Strangely, someone who didn’t hate cameras was Diane Arbus. In December 1970 she wrote this in a letter to Allan Arbus and Mariclare Costello: …Have gotten obsessed with buying a new camera. Utterly smitten with the new 6×7 pentax. (2 1/4 x 2 3/4). Its just like a big Nikon, which is what Ive always wanted… What it could do is make the pictures more narrative and temporal, less fixed and single and complete and isolated, more dynamics, more things happening. Id like that. The difference knocks me out. Of course it’s not to the good, not yet anyway, and probably it wouldn’t be so apparent to anybody else, I mean nobody else gives a shit, but that’s OK…

Sigma DP1

Thursday, March 8th, 2007

Sigma Corporation has announced the launch of the DP1. Pictures show that it has a hotshoe and there’s an external viewfinder available. Also, it looks nicer than the iteration they came out with last September. That one looked kind of cheap. I like what improvements they’ve made to this one. You just can’t get better than a black box if you ask me. The specs suggest this may be the digital version of the Contax T3 that I’ve been wanting. More information at Sigma’s website and dpreview.

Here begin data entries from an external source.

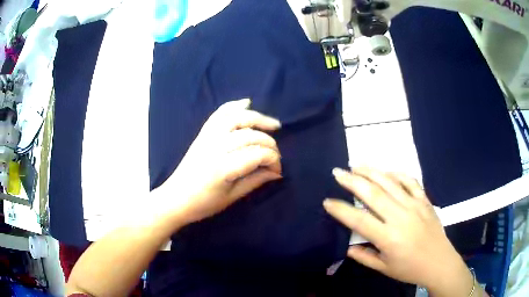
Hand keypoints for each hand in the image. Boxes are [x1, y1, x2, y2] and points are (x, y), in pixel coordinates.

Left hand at [155, 99, 282, 224]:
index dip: (273, 160)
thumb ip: (256, 181)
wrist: (175, 198)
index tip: (278, 171)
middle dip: (269, 144)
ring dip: (258, 118)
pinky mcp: (202, 134)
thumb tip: (277, 173)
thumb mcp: (232, 197)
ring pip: (237, 119)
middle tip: (276, 156)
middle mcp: (215, 147)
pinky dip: (233, 106)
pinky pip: (219, 114)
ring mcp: (207, 138)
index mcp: (223, 168)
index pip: (257, 155)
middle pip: (250, 136)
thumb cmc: (203, 204)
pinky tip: (247, 103)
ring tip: (273, 125)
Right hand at [323, 168, 472, 294]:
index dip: (341, 210)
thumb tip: (348, 247)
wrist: (439, 262)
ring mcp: (414, 205)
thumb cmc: (410, 269)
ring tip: (357, 164)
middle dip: (352, 181)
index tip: (327, 201)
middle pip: (373, 194)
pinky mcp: (425, 200)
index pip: (359, 220)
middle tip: (338, 172)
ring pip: (390, 183)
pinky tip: (387, 171)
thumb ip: (364, 257)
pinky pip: (410, 181)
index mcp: (389, 238)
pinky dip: (397, 174)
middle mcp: (400, 217)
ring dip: (371, 171)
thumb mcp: (384, 268)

Leica D SUMMILUX 25mm F/1.4 ASPH

Wednesday, March 7th, 2007

Panasonic is coming out with a 25mm F/1.4 for 4/3 system cameras, eg. the Olympus E-410. It’s about three inches long and weighs over a pound, smaller than a big honking zoom but not by much. More info at dpreview.

Canon G7

Tuesday, March 6th, 2007

According to luminous landscape, the G7 comes close to being the digital Contax T3 that I have been looking for but its fatal flaw is not having RAW capability. I would like to be able to shoot RAW not so much for the higher quality (to be honest I can’t tell most of the time) but for the ability for post-processing when I’ve blown it with the exposure.

Olympus E-410

Monday, March 5th, 2007

Olympus has announced a newer version of its E-400 but no lens that makes it good for a carry-everywhere camera.